I know those saying well he is academic so focus on that mean well and i even do it myself but its of limited use. I grew up being told i was good at maths which is true but definitely not as cool, fun or desirable as being the sports star! I liked and was proud of my mathematical ability but it didnt help when i was feeling crap on on the sidelines in a match.
Sadly music/sports star has way more staus than mathematician or good reader

Chewbecca · 17/06/2021 12:55

My academic, non sporty son was great at drama and public speaking. Has your son tried that?

But also agree that by secondary, he had a super bunch of friends who play chess and cards, go to science clubs, debate politics with etc.

Ijustreallywantacat · 17/06/2021 12:57

Could you take him (and potentially a couple of friends) out and do some partner sports, like tennis or badminton? Less pressure from the classmates and you then have the opportunity to give him lots of praise and encouragement.

jsp5642 · 17/06/2021 13:05

My son is like this and I figured out quite early on in primary school that he was pretty happy being last in PE as long as he had really really fetching sports kit to wear. So now I get him really elegant great and fancy trainers and he goes in feeling like the cats pyjamas. I mean it doesn't solve everything obviously, but it does seem to really really help. Good luck there.

Oh - also one time the school teachers engineered things on sports day so my DS came first in a race, and they stuck a big "1st" sticker on his t-shirt. We framed the t-shirt with the sticker still on, and have it on a wall in our front hall, and that really helped.

WaterAndTheWild · 17/06/2021 13:12

Drumming?

My non-sporty youngest son started one on one drumming lessons around the same age and it's been great for him.. It's still a masculine/cool thing to do in the eyes of his peers, adults are impressed by it, he's got a nice relationship with his teacher where they chat about all sorts, and it's really helped him with other instruments

It's a good age to have the talk about trying your hardest, not everyone can be good at everything, someone has to come last etc etc.. And I would be talking to his teachers about being teased for coming last

TeenMinusTests · 17/06/2021 13:13

Praise effort rather than achievement.
Praise improvement against himself rather than other people, explicitly link the improvement to the effort.

If he doesn't get the message, you may find yourself back her in 7 years saying 'my bright but lazy DS ...'

Mumoftwoinprimary · 17/06/2021 13:14

Honestly, you name an after school club, they all already do it. If actually love him to do something that they aren't, but it's virtually impossible. He has started doing some music lessons which he is doing well with, so there's that I guess.
I just wish he had something that he felt was his 'thing'...

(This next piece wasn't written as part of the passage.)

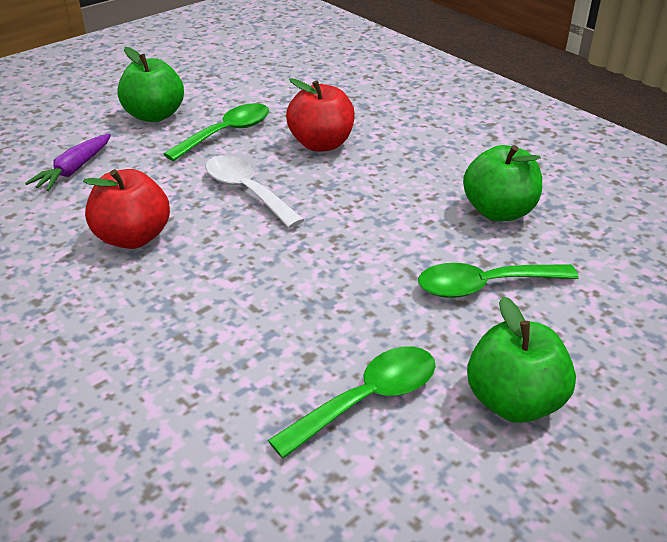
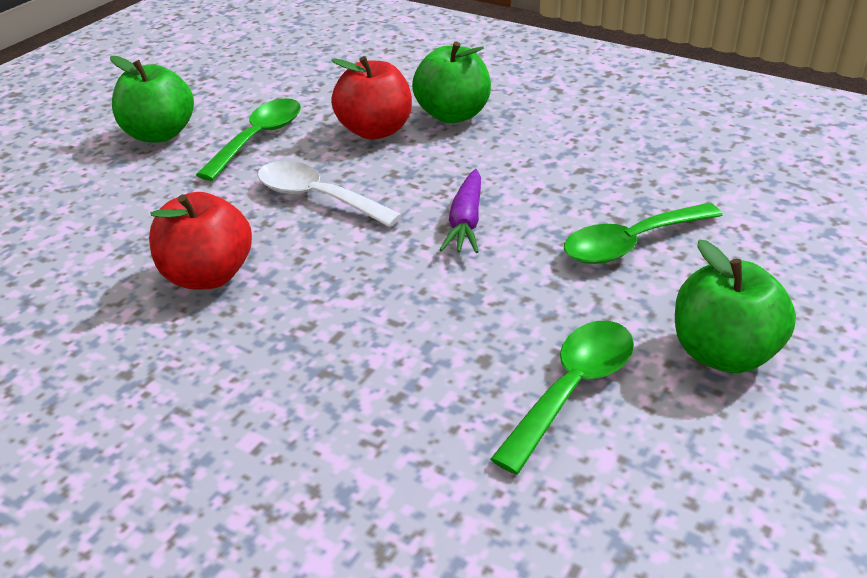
camera: 15 degrees left, 0 degrees up
purple carrot [25,134,111,191] -> purple carrot moved to [440,169,481,253]
green apple [463,145,542,221] -> green apple moved to [412,42,491,123]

I think you need to think outside the box a bit here. There are literally hundreds of sports in existence - his classmates can’t all go to all of them. You may need to travel a bit but there will be options.

Off the top of my head:-
Badminton
Climbing
Cycling
Triathlon
Diving
Trampolining
Open water swimming
Athletics (which is made up of so many sports - could he throw a javelin or do well at high jump?)